Centered Gram / Covariance Fusion

This fusion targets covariance or Gram-matrix construction where a tall matrix is mean-centered, multiplied by its transpose, and scaled by n or n-1.

What Qualifies

  • Pattern: mean(X, 1)X - mean(X - mean)' * (X - mean) → division by a scalar (n-1 or n).
  • Transpose + mul pairing. One operand of the multiplication must be a transpose node whose input matches the centred matrix.
  • Scalar divisor. The denominator must be a compile-time scalar constant so the planner can identify biased vs unbiased covariance.
  • Exclusive ownership. All nodes involved (mean, subtraction, transpose, multiplication, division) must not already belong to another fusion group.

Why Centered Gram?

  • Centered Gram is a common pattern in linear algebra and statistics. It shows up in covariance matrix construction, principal component analysis, and other linear algebra operations
  • By fusing this pattern, we can keep the Gram matrix resident on the GPU, avoiding the overhead of uploading and downloading it to the CPU.

Benefits

  • Zero host traffic. Neither the centred matrix nor the Gram matrix round-trips through the CPU.
  • Fewer GPU launches.

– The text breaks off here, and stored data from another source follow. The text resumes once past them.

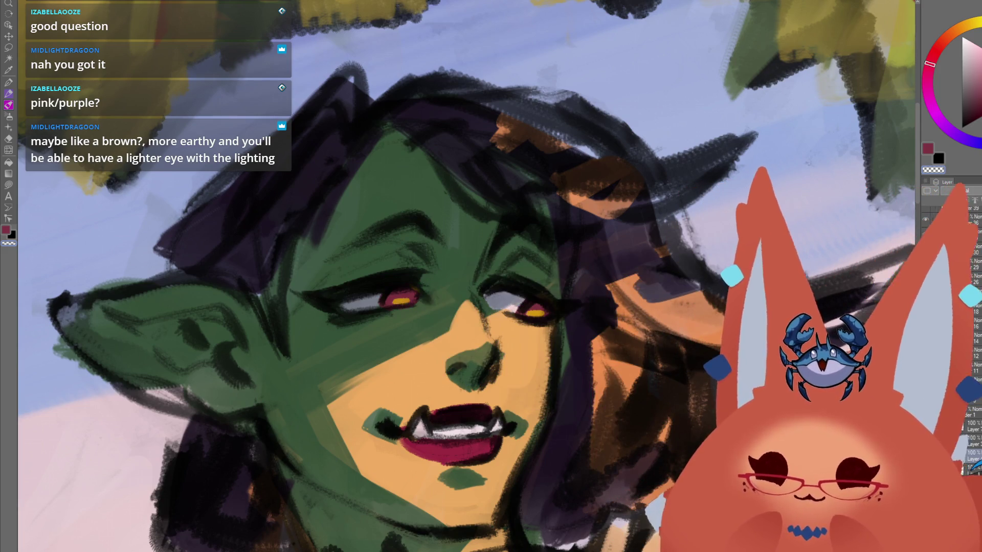
{"action": "key", "text": "ctrl+z"}
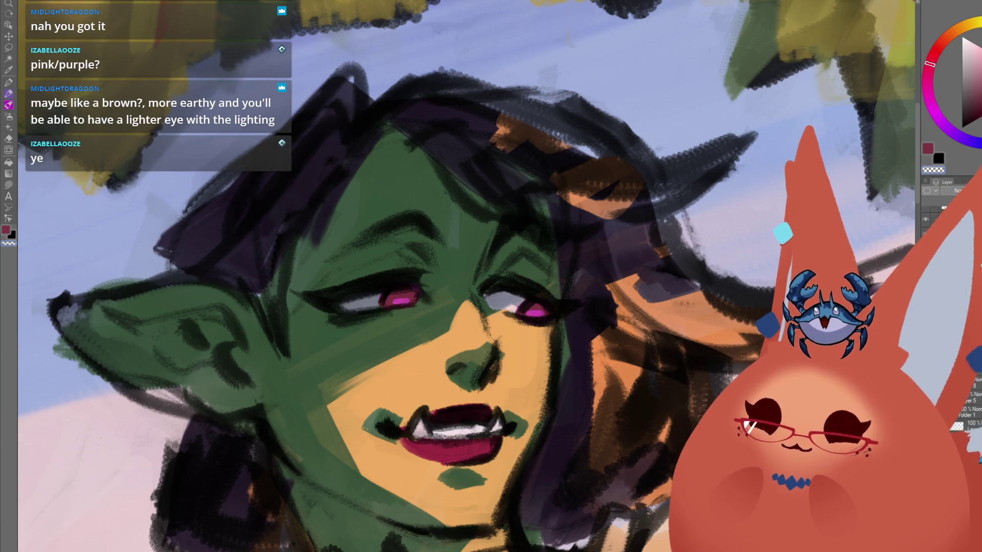
{"action": "scroll", "coordinate": [654, 516], "scroll_direction": "down", "scroll_amount": 5}
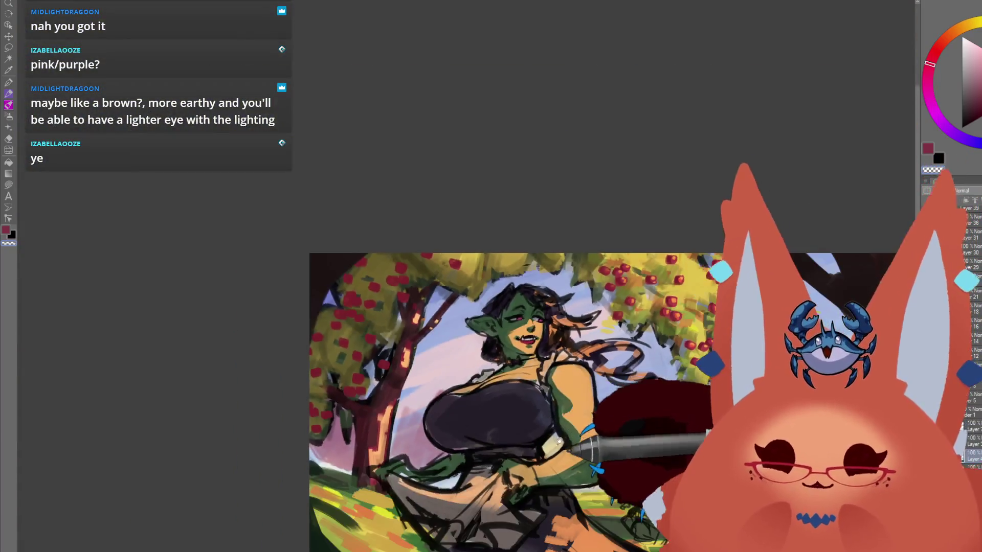
{"action": "left_click_drag", "start_coordinate": [515, 413], "coordinate": [492, 385]}
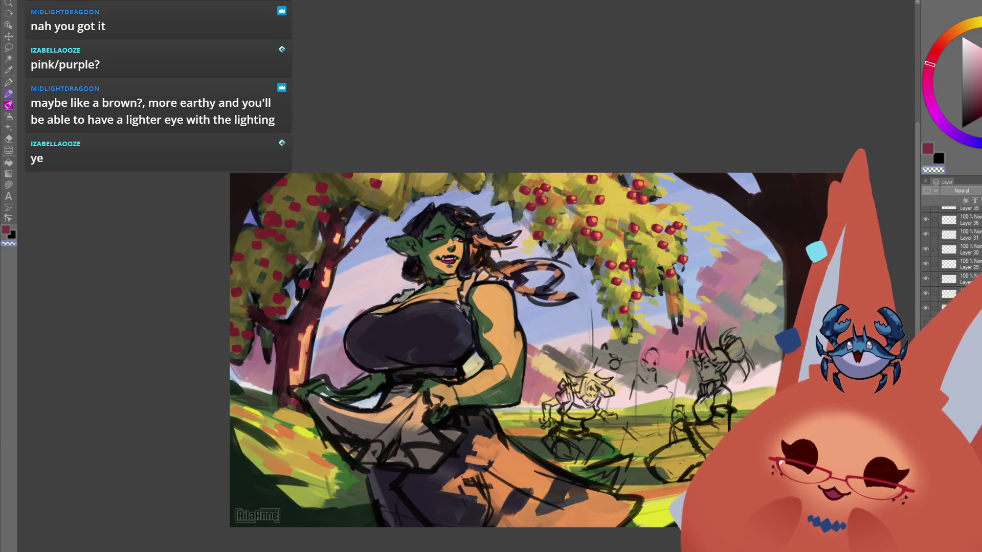
{"action": "mouse_move", "coordinate": [640, 461]}
{"action": "left_mouse_down"}
{"action": "mouse_move", "coordinate": [551, 388]}
{"action": "mouse_move", "coordinate": [562, 432]}
{"action": "left_mouse_up"}
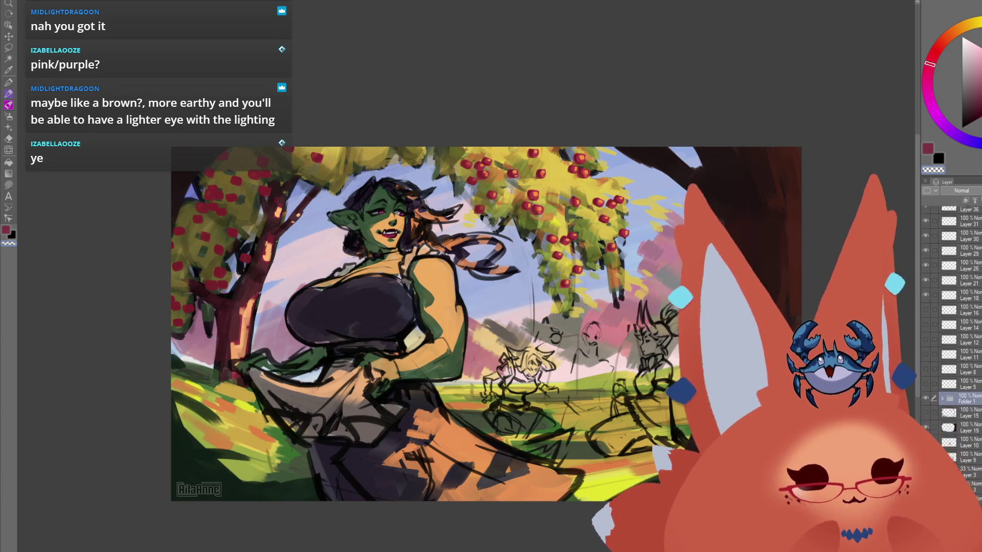
{"action": "scroll", "coordinate": [973, 400], "scroll_direction": "down", "scroll_amount": 1}
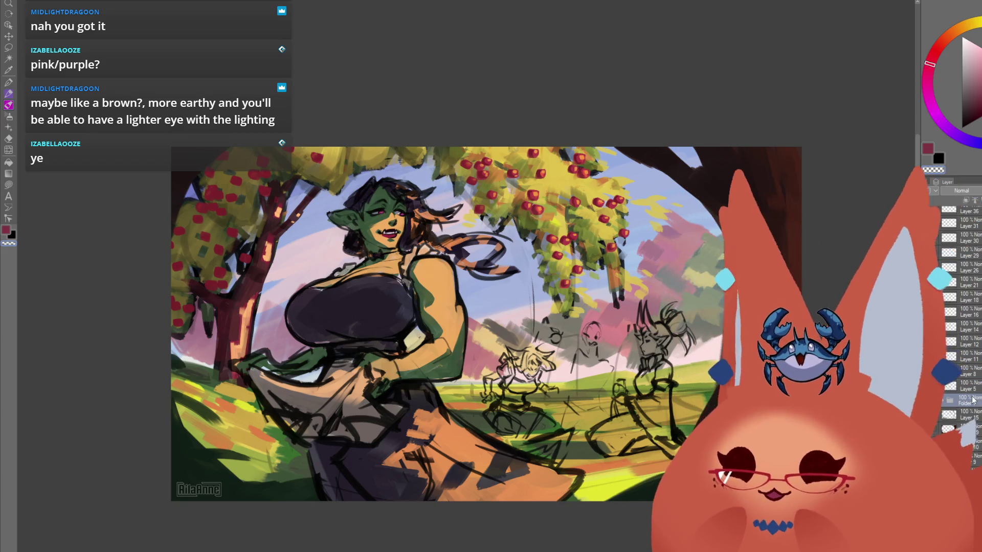
{"action": "scroll", "coordinate": [581, 465], "scroll_direction": "down", "scroll_amount": 3}
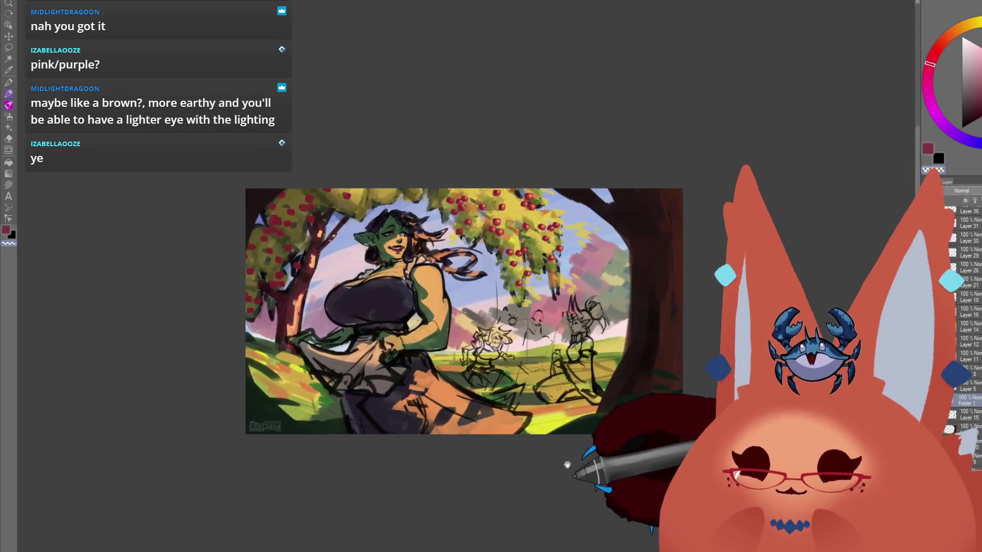
{"action": "scroll", "coordinate": [567, 464], "scroll_direction": "up", "scroll_amount": 3}
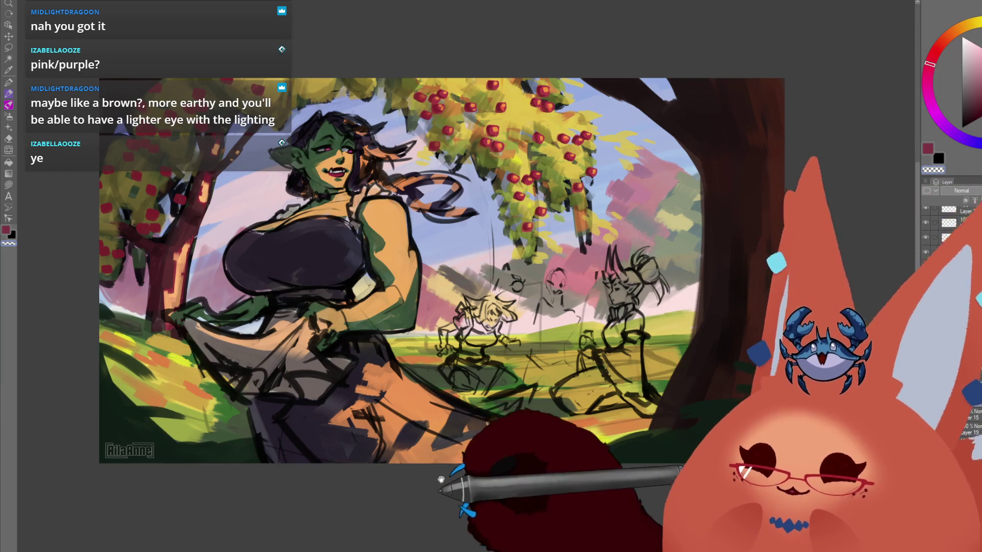
{"action": "left_click_drag", "start_coordinate": [443, 485], "coordinate": [486, 518]}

We can consolidate multiple covariance matrix constructions into a single kernel, reducing the number of GPU launches.

Known Limitations

  • Only the canonical layout (mean → subtraction → transpose → matmul → scalar divide) is detected today.
  • Weighted covariance or per-column scaling is not yet fused.
  • Very large matrices may still trigger size guardrails in provider_impl.rs, forcing a fallback to the CPU implementation.

If your program follows the pattern above and still falls back, confirm that the divisor literal matches either size(X,1) or size(X,1)-1 exactly; otherwise the planner cannot classify the normalization.